§ Directive 1:
Using the forum thread below, decide whether each statement agrees with it. Answer yes or no for each, and quote the words that decide it.
(a) Brian Bosse defines perfection as the state of being flawless.
(b) Cheshire Cat says they have studied modal logic in depth.
(c) Brian Bosse agrees that the argument is valid.
§ Directive 2: In the forum thread below, which word does Cheshire Cat think Vytautas might be equivocating on?
§ Directive 3: Turn the paragraph of the forum thread that begins "I don't think the predicate of perfection" into a short list that keeps its main points.

§ Source passage:
_ _ _ _

I think the problem is that (1) or (2) are false because the argument is valid and not sound.


----------



## staythecourse (Dec 14, 2006)

What is "perfect" as defined in the argument. Could perfection include complete "non-beingness" is for example?


----------



## Brian Bosse (Dec 14, 2006)

Hello Gentlemen!

I finally got a taker.  



> I think the problem is that (1) or (2) are false because the argument is valid and not sound.



Yes, I agree that the argument is valid. It may not be sound. If (1) or (2) are false, then it is not sound. Let's begin with (1). I would argue that it is true by definition. Think of it this way: if the Christian God exists, then He exists necessarily. This is true by definition. This leaves us with (2), but before I comment on this I will let you respond.




> What is "perfect" as defined in the argument. Could perfection include complete "non-beingness" is for example?



I don't think the predicate of perfection would indicate non-being. In fact, if it did include this, then it would be incoherent to speak of any being as perfect. As far as a definition, I would say that perfection is the state of being flawless. Of course, you could ask me what flawless means. But I don't think this line of thinking is going to be helpful. Let me go back to my claim regarding (1). If the Christian God exists, then He exists necessarily. This is no different than saying that if the Christian God exists, He exists as a Trinity, or whatever. It is true by definition. Now, I know this is a little different than what Anselm argued, but who cares? 

Sincerely,

Brian


----------



## Vytautas (Dec 15, 2006)

Brian Bosse said:


> Yes, I agree that the argument is valid. It may not be sound. If (1) or (2) are false, then it is not sound. Let's begin with (1). I would argue that it is true by definition. Think of it this way: if the Christian God exists, then He exists necessarily. This is true by definition. This leaves us with (2), but before I comment on this I will let you respond.



If one can say that (1) is true by definition, then could not one also easily say that (2) is true by definition as well? If God exists, then he exists necessarily, because he does not require another being to explain his existence because he is the greatest being. Something is possible only because there is another being to explain or ground the cause of that being. So to say that it is possible that a perfect God exists would require another being to ground the possibility that a perfect God exists.


----------



## Cheshire Cat (Dec 15, 2006)

Here is my two cents, even though I haven’t studied modal logic at all, and I barely know regular logic. 



Vytautas said:


> If one can say that (1) is true by definition, then could not one also easily say that (2) is true by definition as well?


No, I don’t think so. Proposition 2 says ‘It is not necessarily the case that there does not exist a perfect God’. Meaning I think that it is logically possible for this perfect God to exist. This doesn’t have the same definitional attribute as proposition #1. 



Vytautas said:


> Something is possible only because there is another being to explain or ground the cause of that being. So to say that it is possible that a perfect God exists would require another being to ground the possibility that a perfect God exists.


I think you might be equivocating on the word ‘possible’. It seems to me at least that possible is being used as logically possible in the argument, while you are using it in a different sense.


----------



## Brian Bosse (Dec 15, 2006)

Hello Gentlemen,

Great comments.



> If one can say that (1) is true by definition, then could not one also easily say that (2) is true by definition as well?

_ _ _ _

§ Information supplied:

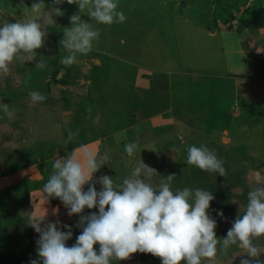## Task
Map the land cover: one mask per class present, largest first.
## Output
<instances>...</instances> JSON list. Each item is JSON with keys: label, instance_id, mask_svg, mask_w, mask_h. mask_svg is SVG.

_ _ _ _

§ Complete output 1:
(a) Yes: "I would say that perfection is the state of being flawless."
(b) No: "I haven’t studied modal logic at all"
(c) Yes: "Yes, I agree that the argument is valid."

§ Complete output 2: The word "possible."

§ Complete output 3:
- Perfection as a predicate would not indicate non-being. If it did, it would be incoherent to call any being perfect.
- Perfection can be defined as the state of being flawless. Asking what "flawless" means would not be a helpful line of thinking.
- Claim (1) holds by definition: if the Christian God exists, He exists necessarily. This is like saying that if He exists, He exists as a Trinity.
- This differs a little from what Anselm argued, which the writer does not see as a problem.